For those not familiar, TET is the first month of the lunar year and the most important holiday of the year for the Vietnamese. As a result, the university shuts down for two weeks as staff and students return to their hometowns to celebrate. Due to the fact that the country essentially shuts down for that time, the other volunteers used this time for much needed vacations, but since I had just returned and was told that it is a good idea to stick around during TET, I decided to stay at the University. Let me just say now, BAD IDEA! I had the worst week that I’ve had in all of my time here that first week of the TET holiday. Perhaps it wouldn’t have been so bad if I had not been coming off the high of travel and spending time away from the routine. What I realized during those very quiet and lonely days is that the shininess has worn off of my whole experience here and when I took a good hard look at what I’d accomplished in my time here, I couldn’t point to anything concrete. The idea that I’d failed weighed heavily on my heart and mind that week, and I gave myself permission to wallow in the sorrow and frustration that surrounded me.

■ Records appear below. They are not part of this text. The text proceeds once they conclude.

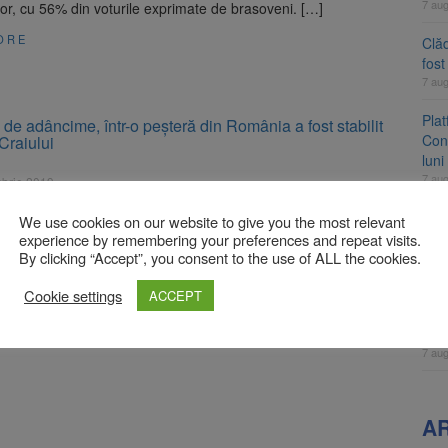
7 au
or, cu 56% din voturile exprimate de brasoveni. […]
ORE
Clăd
fos
7 au
Pla
de adâncime, într-o peșteră din România a fost stabilit
Cont
 Craiului
luni
7 au
brie 2019
Craiului a fost atins, săptămâna trecută, recordul de adâncime,
Unul
peșteră din România. Speologii au ajuns la cota de minus 769
We use cookies on our website to give you the most relevant
ame
experience by remembering your preferences and repeat visits.
în timpul unei tabere de explorare, cu bivuac subteran, în
By clicking “Accept”, you consent to the use of ALL the cookies.
fos
sub Vârful Grind. Atingerea acestei adâncimi este rezultatul
7 au
depus de sute de speologi, în cei 34 […]
Cookie settings
ACCEPT
ORE
Apli
înc
7 au
A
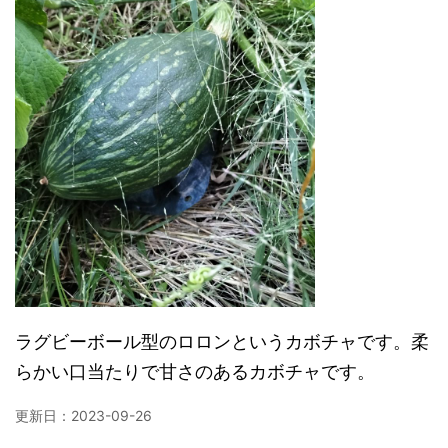
ラグビーボール型のロロンというカボチャです。柔
らかい口当たりで甘さのあるカボチャです。
更新日：
2023-09-26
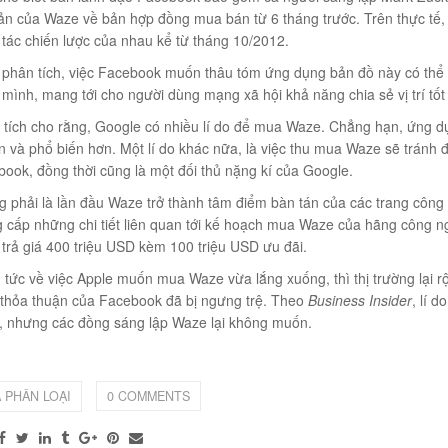
ản của Waze về bản hợp đồng mua bán từ 6 tháng trước. Trên thực tế
 tác chiến lược của nhau kể từ tháng 10/2012.
i phân tích, việc Facebook muốn thâu tóm ứng dụng bản đồ này có th
mình, mang tới cho người dùng mạng xã hội khả năng chia sẻ vị trí tốt
 tích cho rằng, Google có nhiều lí do để mua Waze. Chẳng hạn, ứng d
 002
ơn và phổ biến hơn. Một lí do khác nữa, là việc thu mua Waze sẽ tránh
book, đồng thời cũng là một đối thủ nặng kí của Google.
 phải là lần đầu Waze trở thành tâm điểm bàn tán của các trang công
 cấp những chi tiết liên quan tới kế hoạch mua Waze của hãng công ng
 trả giá 400 triệu USD kèm 100 triệu USD ưu đãi.
 tức về việc Apple muốn mua Waze vừa lắng xuống, thì thị trường lại r
ẻ thỏa thuận của Facebook đã bị ngưng trệ. Theo
Business Insider
, lí 
04
a, nhưng các đồng sáng lập Waze lại không muốn.
 PHÂN LOẠI
0 COMMENTS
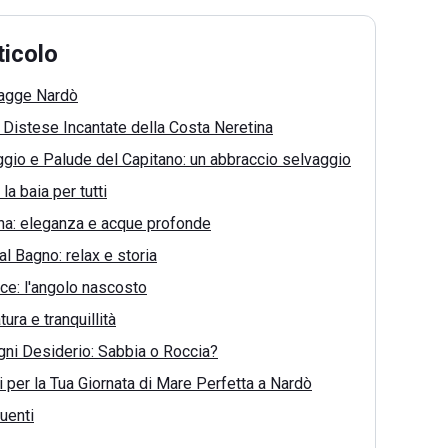
ticolo
iagge Nardò
e Distese Incantate della Costa Neretina
gio e Palude del Capitano: un abbraccio selvaggio
 la baia per tutti
ina: eleganza e acque profonde
al Bagno: relax e storia
ace: l'angolo nascosto
ura e tranquillità
ni Desiderio: Sabbia o Roccia?
i per la Tua Giornata di Mare Perfetta a Nardò
uenti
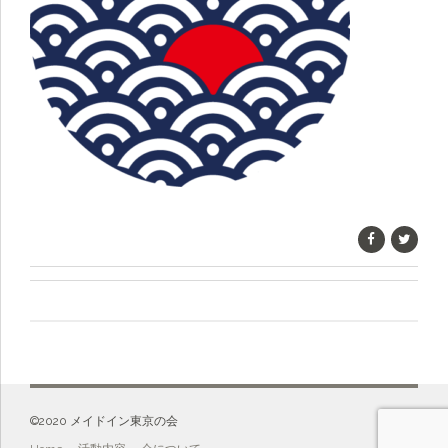
©️2020 メイドイン東京の会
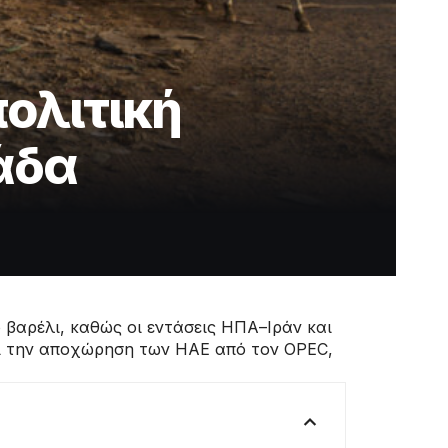
πολιτική
λάδα
 βαρέλι, καθώς οι εντάσεις ΗΠΑ–Ιράν και
αι την αποχώρηση των ΗΑΕ από τον OPEC,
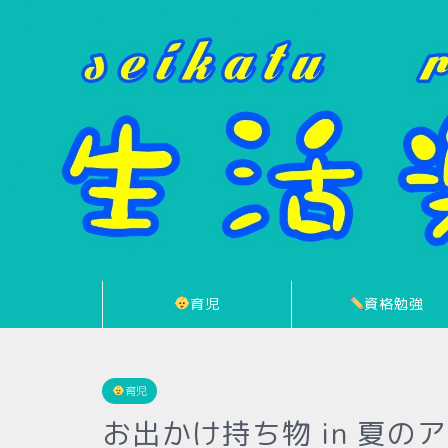
育児
資格勉強
育児
お出かけ持ち物 in 夏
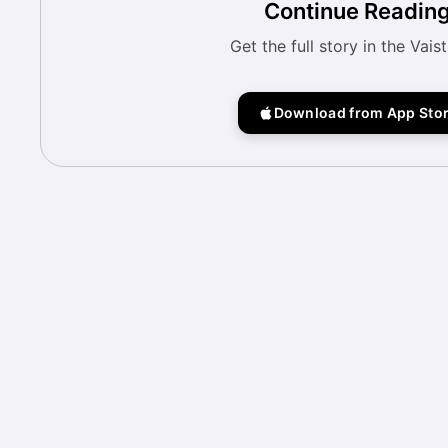
Continue Readin
Get the full story in the Vais
Download from App Sto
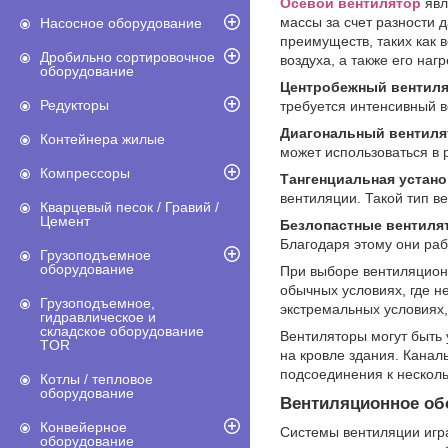
Осевой вентилятор
явл
массы за счет разности
Насосное оборудование
преимуществ, таких как 
Дробильно сортировочное
воздуха, а также его наг
оборудование
Центробежный вентил
Редукторы
требуется интенсивный в
Диагональный вентил
Контейнера жилые
может использоваться в 
Компрессоры
Тангенциальная устано
вентиляции. Такой тип в
Кварцевый песок / Гравий /
Цемент
Безлопастные вентиля
Благодаря этому они ра
Грузоподъемное
оборудование
При выборе вентиляцион
обычных условиях, где н
Грузоподъемное,
экстремальных условиях, 
гидравлическое и
складское оборудование
Вентиляторы могут быть
TOR
на кровле здания. Кана
подсоединения к нескол
Котлы / тепловое
оборудование
Вентиляционное об
Конвейерное
Системы вентиляции игр
оборудование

Now that life has largely returned to ‘normal’, I am regaining perspective on my time here. The shine; however, is still gone and I have to face the fact that what I thought I’d be able to do is not possible here. I accept that this is not entirely a reflection on me; but that there are circumstances beyond my control. I can honestly say that I have given my best efforts and will continue to do so for as long as I’m here, but I no longer labor under the illusion that this work will reap the harvest that I had initially hoped for. Given that I still believe in the IC3 project and the importance of its lessons for a globalizing world, I am beginning to weigh potential options for the 2010-11 school year. The bulk of those options will keep me in Vietnam or at least SE Asia just as I had planned originally. But there is the off chance that my journey in SE Asia will be shorter than imagined and I may find myself in a totally new context or back at home earlier than anticipated. All that remains to be seen.

On this journey, one thing I know I’m learning is that sometimes the map you leave with proves to be inadequate, and you have to chart a new course to get where you want to go. So, as I work at discerning that new path, I invite your prayers and encouragement. I know that I do not journey alone and that I am indeed surrounded by a great cloud of witnesses.